■ **Text segment**:
________

Younger children will enjoy this activity. You
can thread craft bell onto the shoelaces of your children. Then
have your children walk around, dance, or stomp.
Bell Ring Game:
Instructions on how to make bell rings in art section.
Played like Doggie Doggie Where's your Bone? With a twist.
Older children will have a hard time keeping the bells quiet, and it
will give younger children the advantage of hearing the bells.
This is how the game is played. The teacher picks one child to
sit in the middle and be the Doggie. Then the other children sit
in a circle around the Doggie. The teacher picks one child to
hold the bells (bone) behind their back, and all the children sit with
their hands behind their back. Say the Chant:
Doggie, Doggie,
Where's your bone?
Somebody took it from it's home,
Upstairs, downstairs, by the telephone,
Wake up doggie, Find your bone.
The Doggie picks up to three people that he/she
believes has the bells. One at a time, as picked, the children
show their hands. If they pick the right child they
"win". Regardless the child with the "bone"
become the next Doggie, and the old Doggie pick who will get the bells
next.
Another Bell Game:
Bell relay race. Have a relay race where the
first player had a bell ring on each wrist and ankle (four total).
They run to the next person, and they have to take off all the bells
and put them on the next person. (variation: only one
person of the two may touch the bells).
Dramatic Play:
Countdown to the New Year:
Supply the children with party hats and noise makers.
Pretend to countdown to the new year. Did you know a lot of
noise is made to scare the old year away and welcome the new year?

________

Extracted data entries:
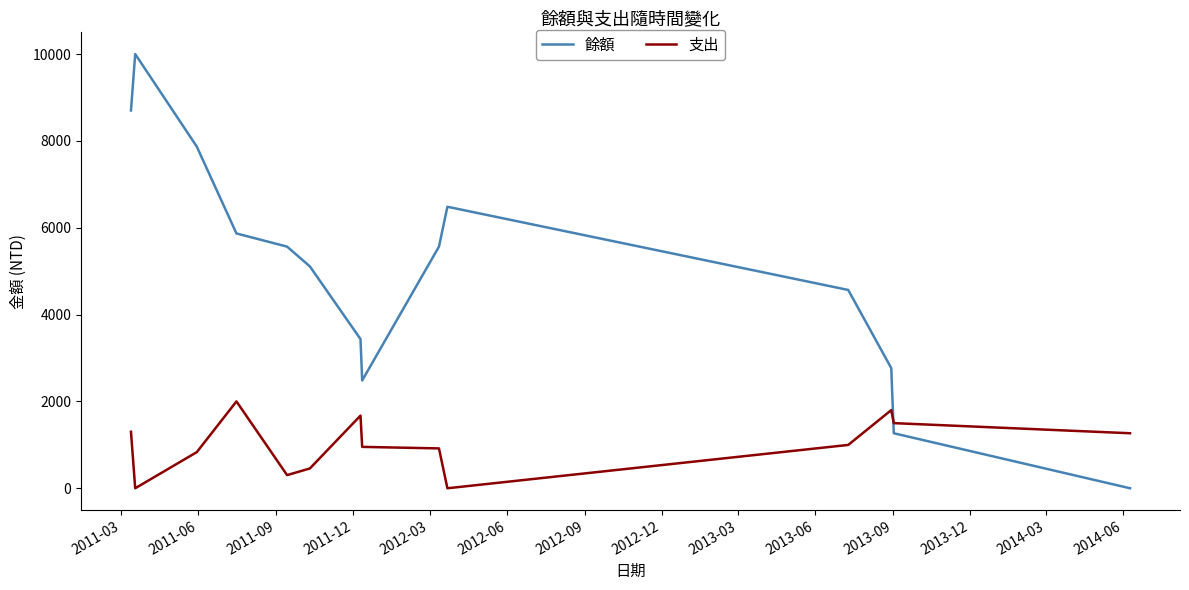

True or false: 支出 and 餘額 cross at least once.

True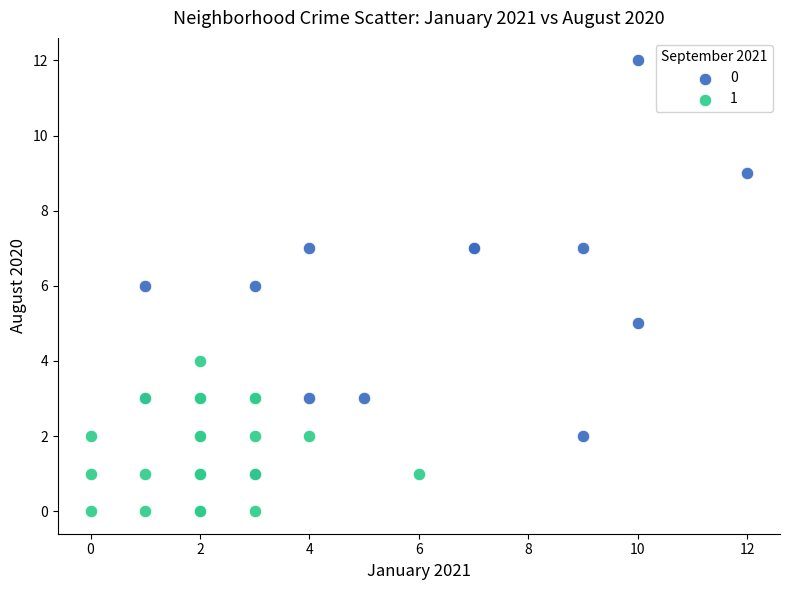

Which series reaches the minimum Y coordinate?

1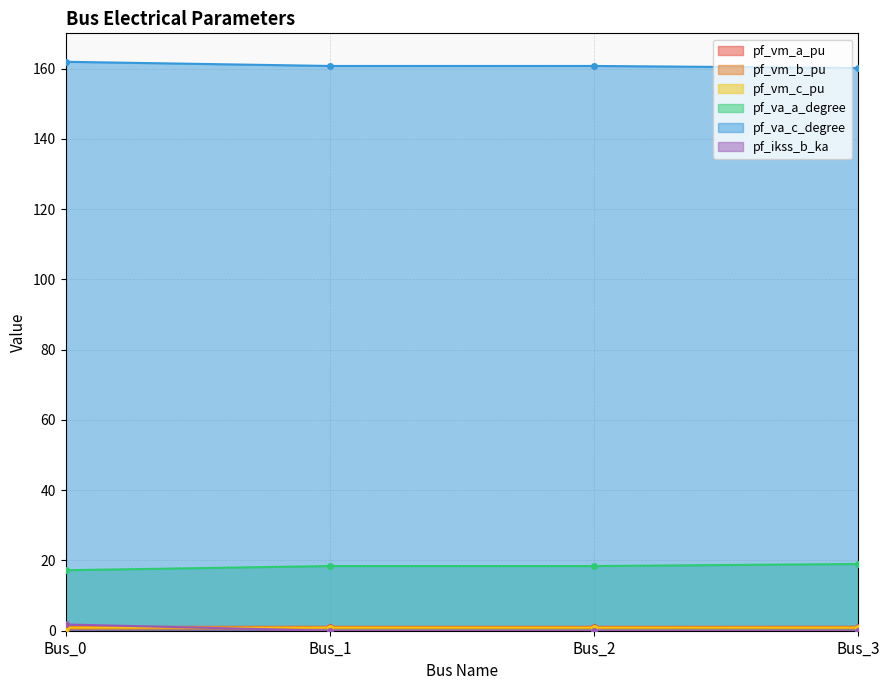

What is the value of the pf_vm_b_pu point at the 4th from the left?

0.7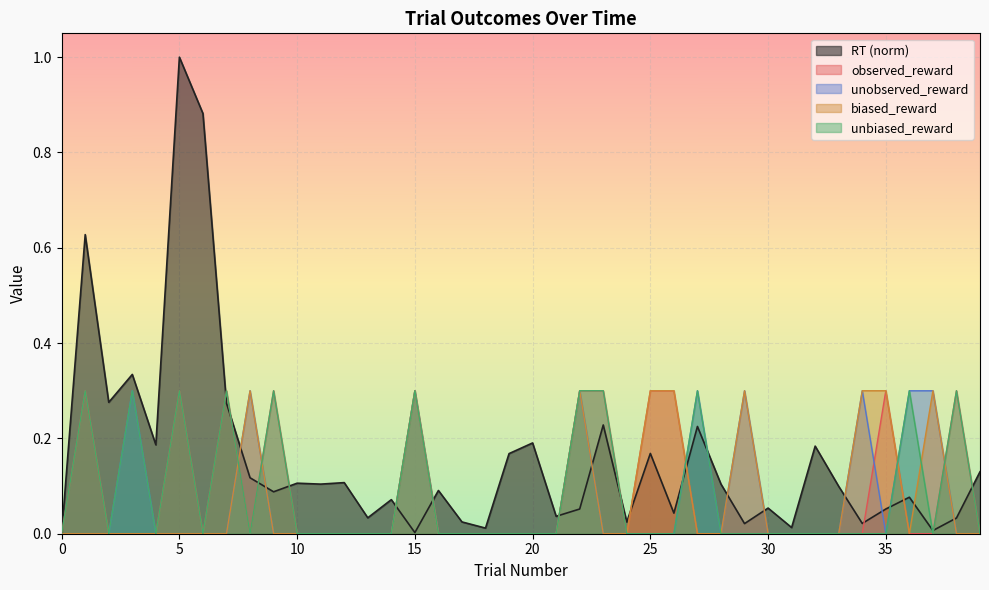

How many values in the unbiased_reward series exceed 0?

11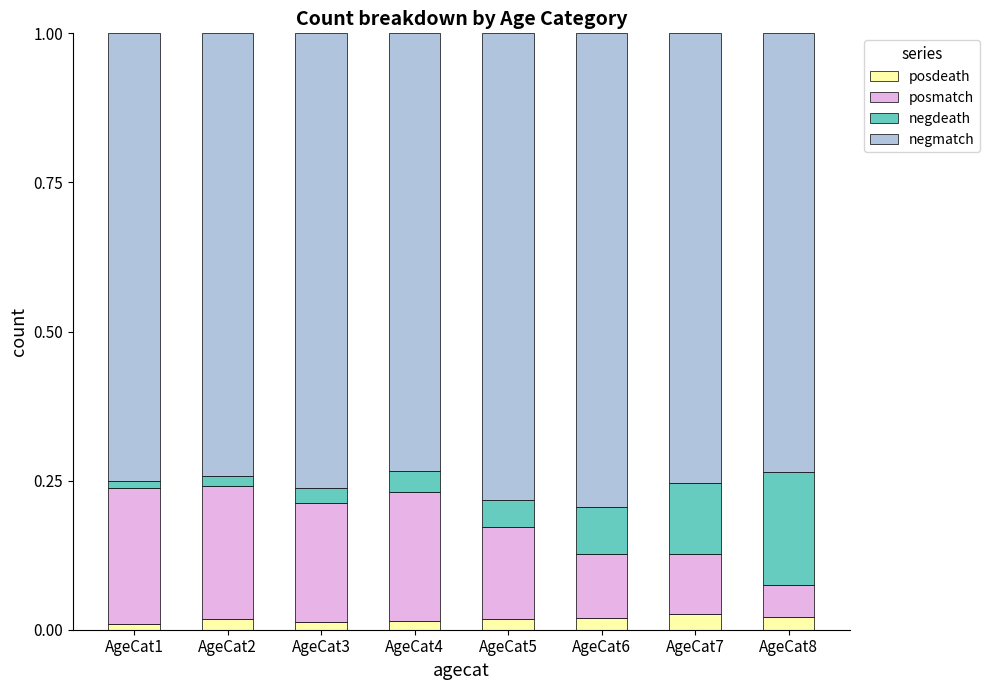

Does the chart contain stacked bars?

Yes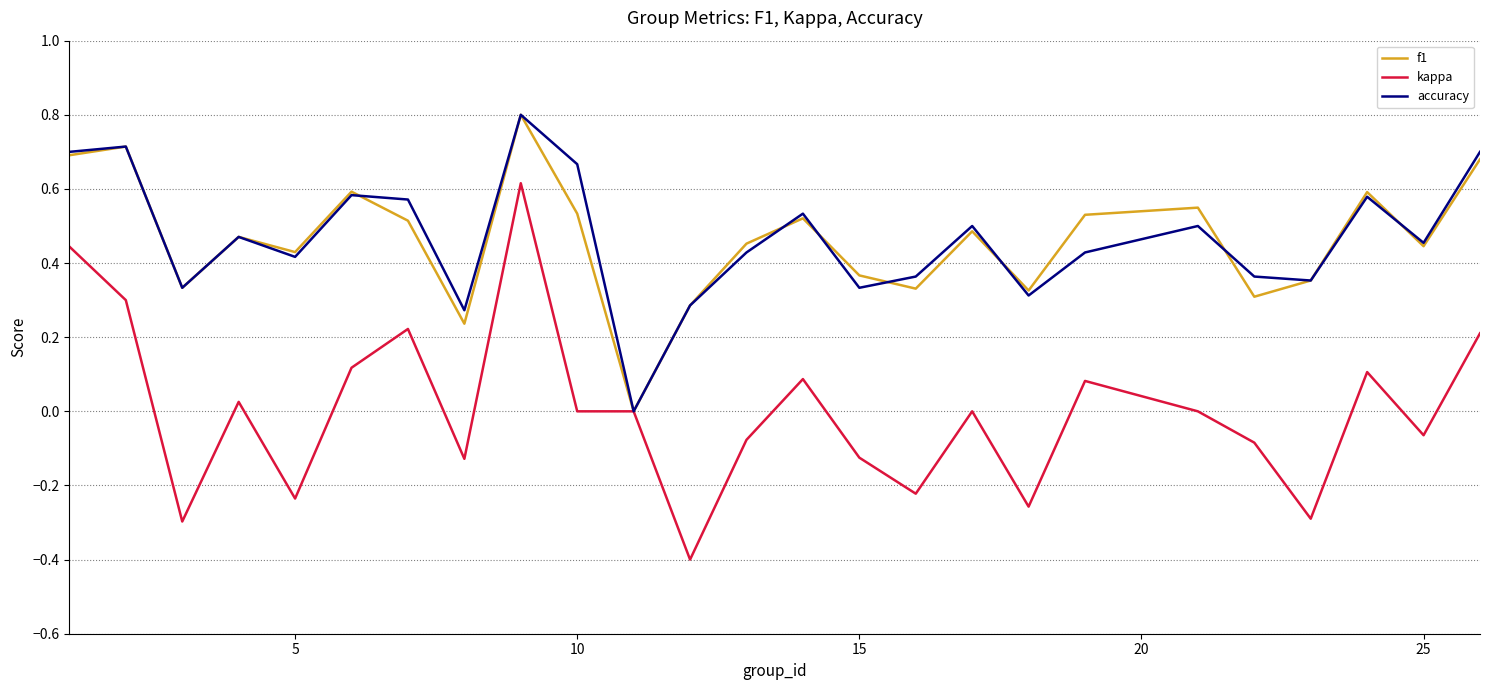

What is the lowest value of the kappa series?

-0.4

________

■ **Problems and tasks**:
A. According to the bell activities text, why is a lot of noise made at the new year? Answer in one to three sentences.
B. Write a continuation of the bell activities text, picking up after its final sentence.
These entries have no connection to the bell activities text.

■ **Per-task outputs**:
A. A lot of noise is made to scare the old year away and to welcome the new year.

B.
Chinese Nian Fun:
Read this story:
Long ago, in Han times, there was a monster whose name
was "Nian". This monster came once
each year to a little village and scared everyone! One day, just by
luck, the villagers discovered that "Nian"
had a couple fears of his own. He was afraid of the color red and
even more afraid of scary loud noises!
The villagers prepared. When "Nian"
appeared, everyone in the village ran for the red banners
and noise makers they had made. They waved their banners and rattled
their noise makers, which scared "Nian"
so much that "Nian" ran away and was never heard from again!
Which explains why people in China believe the color
red signifies joy and luck, and why noise makers
are rattled on Chinese New Year. At midnight, firecrackers, paper
dragons, noise makers, the
waving of red ribbons and banners all help to drive
away any lingering evil spirits from the old year. (In case
"Nian" is still lurking about somewhere!)
Let one child be Nian, and the
others be the villagers. Ask the children to find something red
to scare Nian. Read the story again and let the children act it
out.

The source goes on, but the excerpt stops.